Elodie Nina : Merci pour ton com. Ce chapitre va répondre à toutes tes questions. J'espère que ça te plaira. Biz.
Yunoki : Salut ! Merci pour ta review. Eh oui, Harry va regretter le monde magique, et les dragons du tournoi des trois sorciers ! Je te laisse lire la suite ! Bisouxxx.
Chapitre 6 : La chasse aux trésors
Harry avait passé sans trop de mal la première épreuve du "jeu", et il trottinait maintenant le plus silencieusement possible dans une vaste forêt sombre. Il essayait de trouver un refuge, tout en tentant d'écouter ses poursuivants, qui se déplaçaient furtivement aux alentours. Il avait vraiment du mal à les repérer car il y avait beaucoup trop de bruits qui se mêlaient à la cavalcade des animaux qui s'enfuyaient loin d'eux. Il percevait parfois le lointain bruit du galop des chevaux, et savait alors qu'il se rapprochait d'un de ses poursuivants et changeait alors de direction. Mais le pire parmi tous les angoissants bruits de la forêt était les hurlements ponctuels de ceux qui se faisaient "attraper". Malheureusement, ces cris brisaient le silence des arbres de plus en plus souvent au fur et à mesure que les minutes s'écoulaient. Et Harry, dans son affolement, ne se permettait pas de rester trop longtemps au même endroit au risque de voir passer devant un de ces démoniaques cavaliers.

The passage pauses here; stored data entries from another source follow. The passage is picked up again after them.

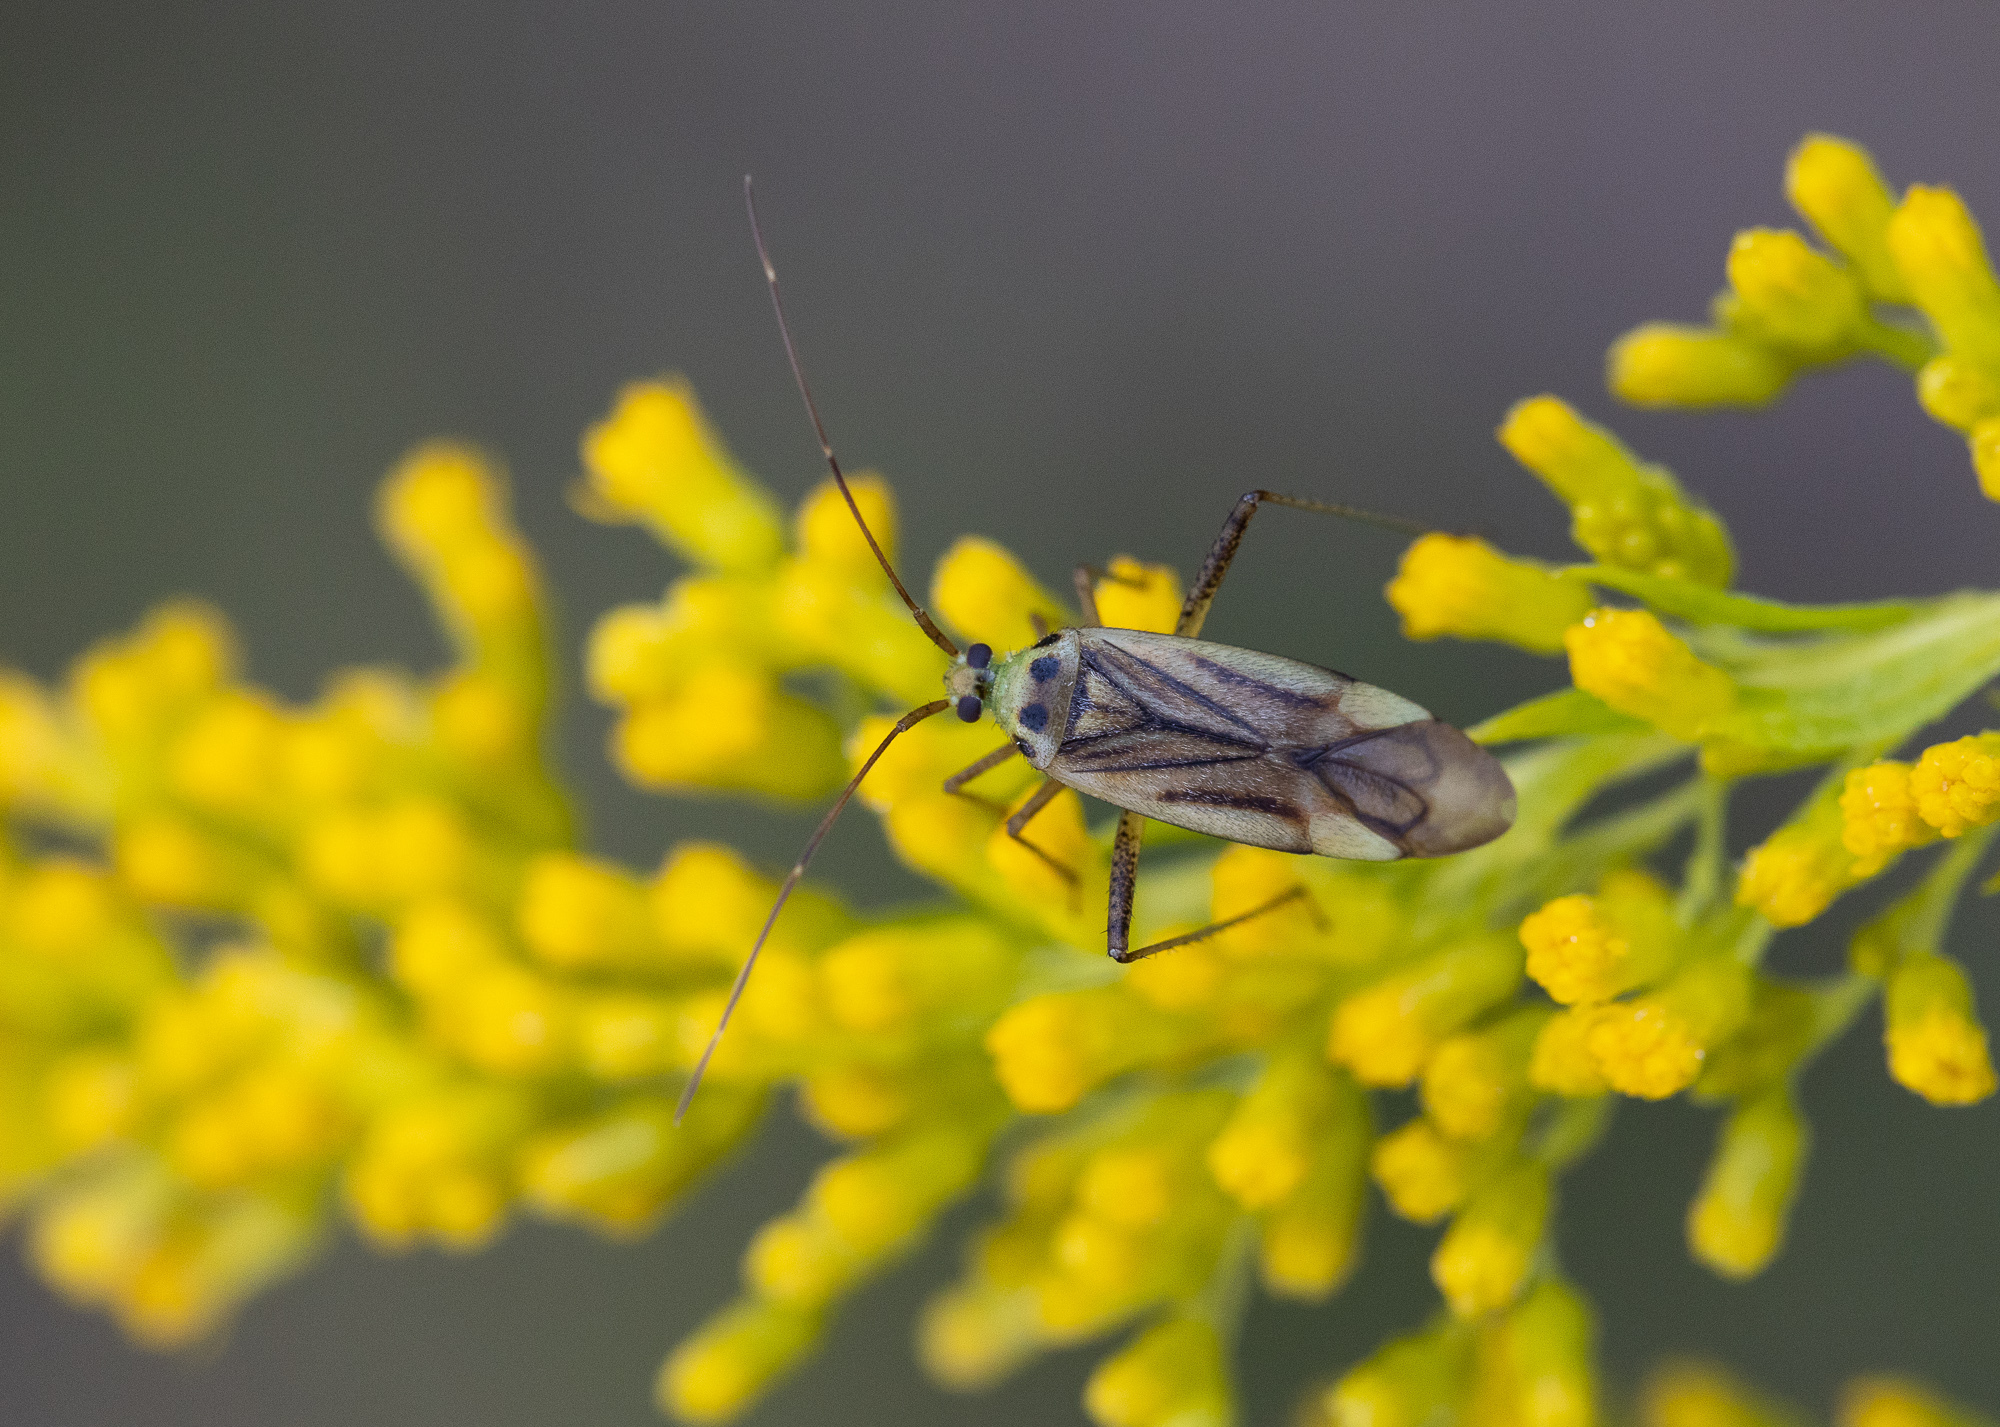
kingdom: Animalia
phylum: Arthropoda
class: Insecta
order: Hemiptera
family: Miridae
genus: Adelphocoris
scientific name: Adelphocoris quadripunctatus
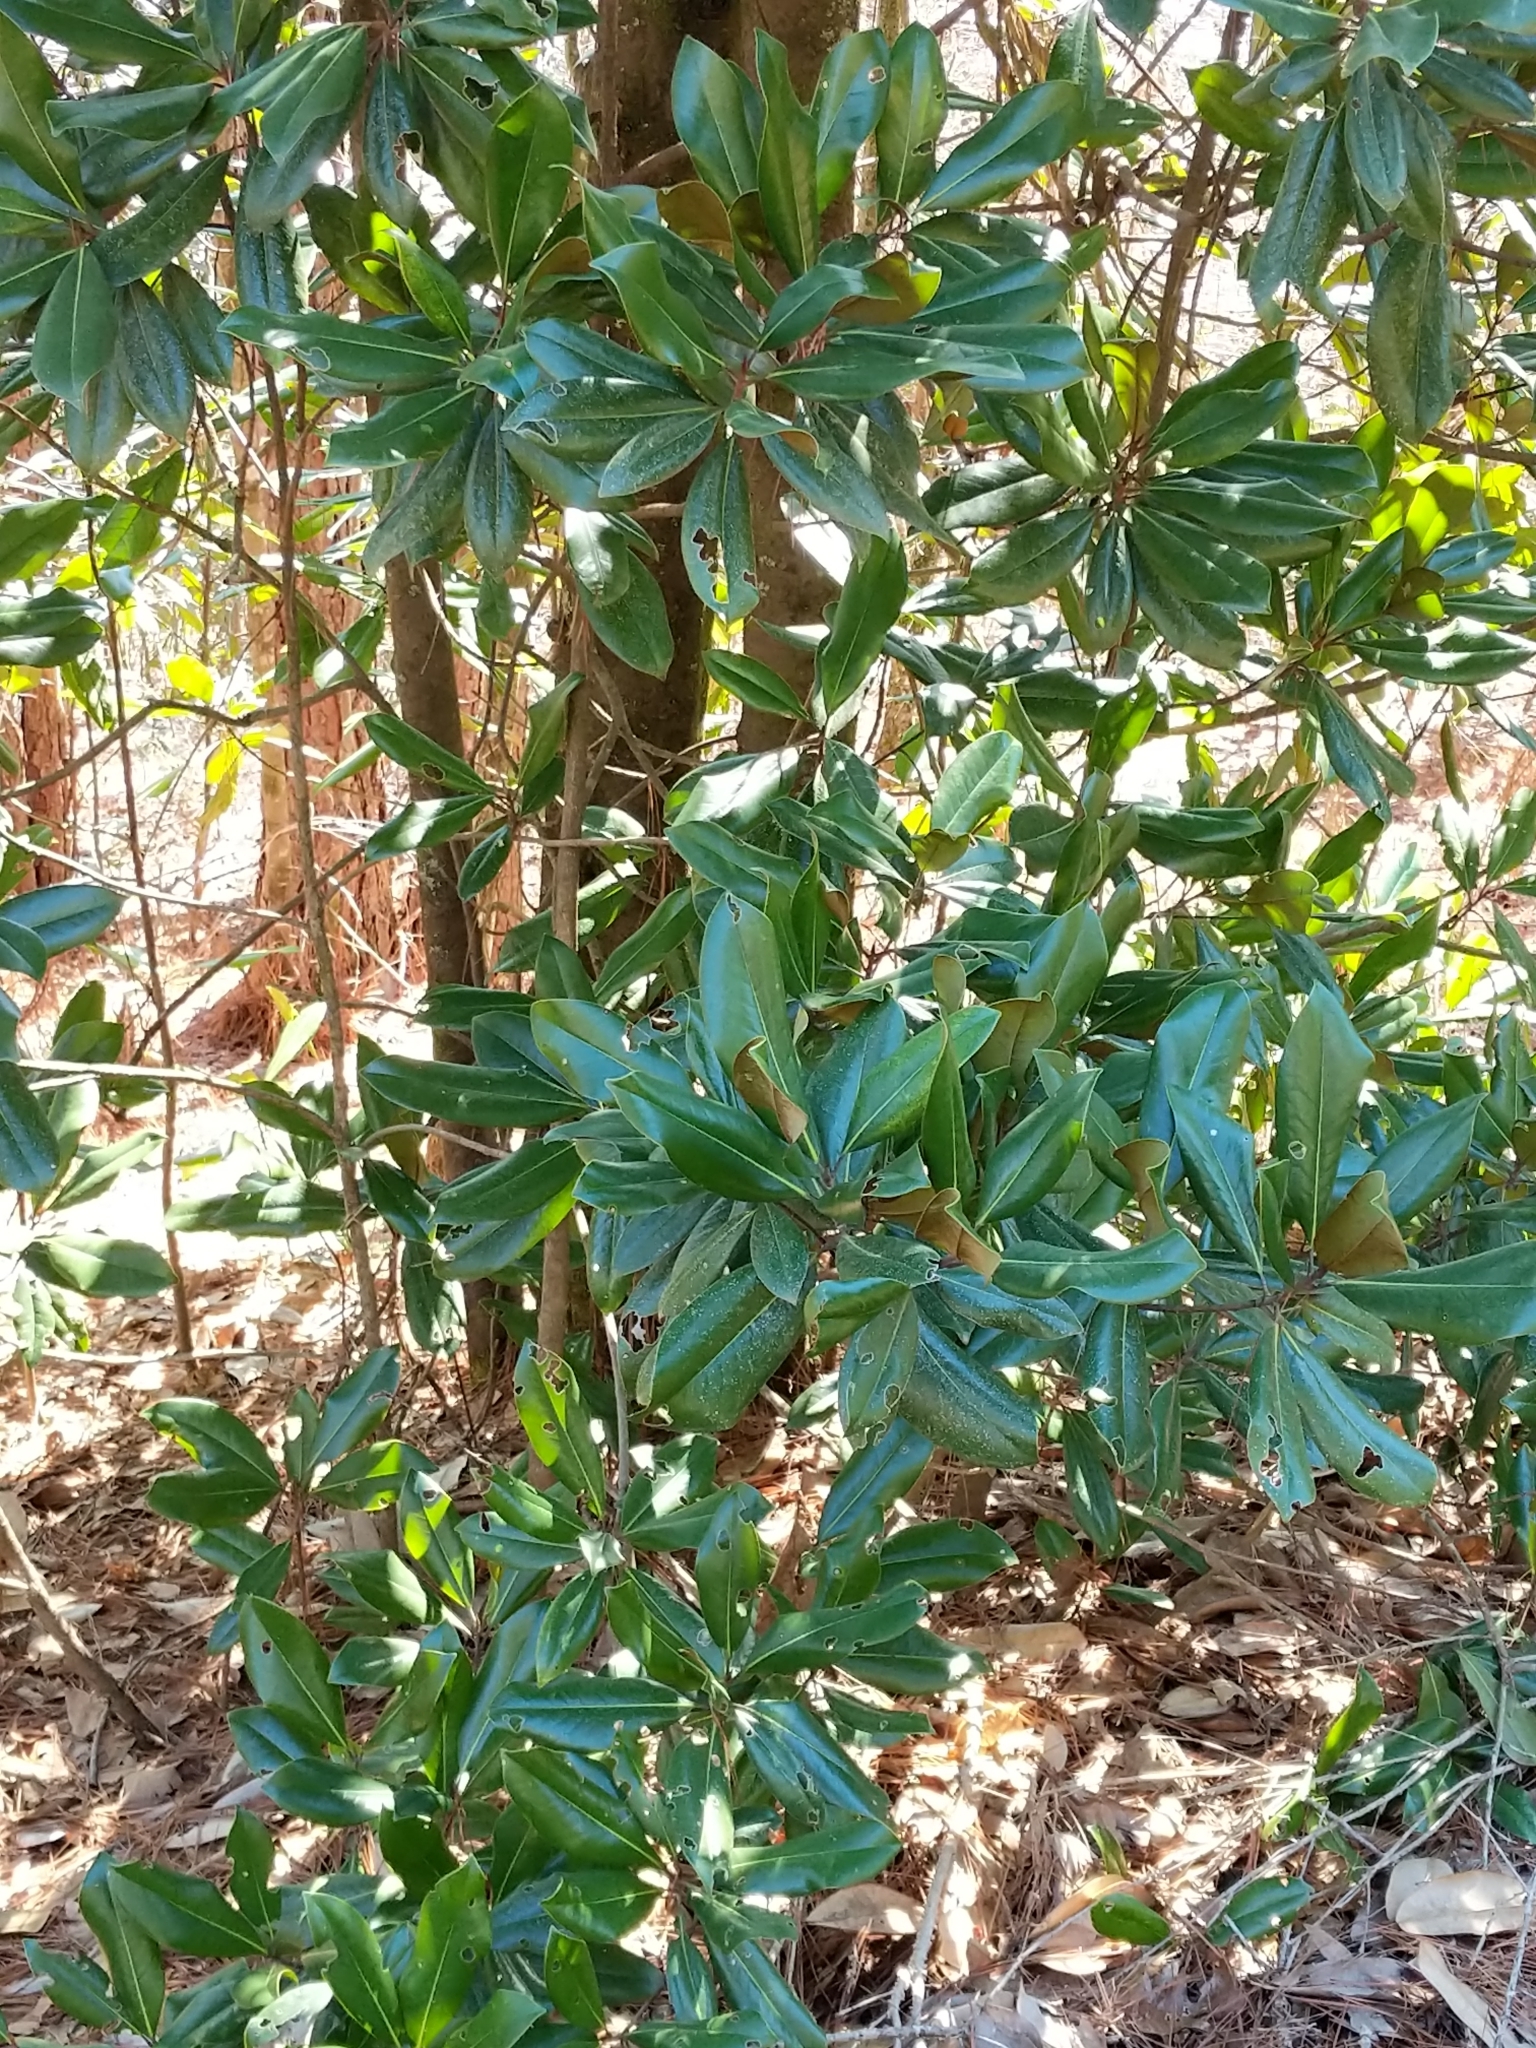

Soudainement, alors qu'il se faufilait entre deux arbres, il vit un jeune homme se glisser à ses côtés. Sur ses gardes, alors qu'un autre cri de martyre résonnait au loin, il prit du temps avant de reconnaitre les traits du visage d'Abel et ne pas l'attaquer sous le coup de la peur. Surpris, il le regarda se tapir dans l'ombre le plus silencieusement possible pour observer les alentours avant de reprendre sa course, et se sentit bêtement heureux que celui-ci s'en soit sorti sans trop d'encombres. Cela, dans un certain sens, lui donnait de l'espoir pour lui-même. Respirant fort, peu habitué à la course, il se força pourtant à reprendre sa course à sa suite. Le sourire toujours aux lèvres, Abel courrait vite, et avait un bon rythme, et la côte douloureuse, il se força à se maintenir à son rythme. Et alors qu'il s'éloignait dans la forêt, le bruit des chevaux galopant loin derrière eux, il eut le fol espoir durant un instant qu'ils seraient certainement sauvés tous les deux. Cet espoir envahit son cœur et redonna de l'énergie à ses jambes douloureuses. Cependant, ce doux sentiment eut juste le temps de le rassurer quelque peu, avant qu'une flèche ne vienne fendre l'air pour se planter violemment dans la jambe droite d'Abel. Le malheureux s'écroula dans un hurlement terrifiant, et ses yeux se révulsèrent sous la douleur. Retenant à son tour un cri, Harry se jeta en contre bas, derrière des buissons, et attendit le cœur battant. Il était totalement figé d'angoisse alors qu'il pouvait encore percevoir les gémissements douloureux d'Abel. Son courage de Griffondor semblait bien loin alors que les battements affolés de son cœur le rendaient sourd à tous autres bruits. Il se sentait incapable de se remettre à courir. Pas alors que l'image d'une flèche perçant de la chair tournait encore en boucle dans son esprit.
Tétanisé, il pensa bêtement que Keren n'avait jamais parlé d'armes. Le fourbe !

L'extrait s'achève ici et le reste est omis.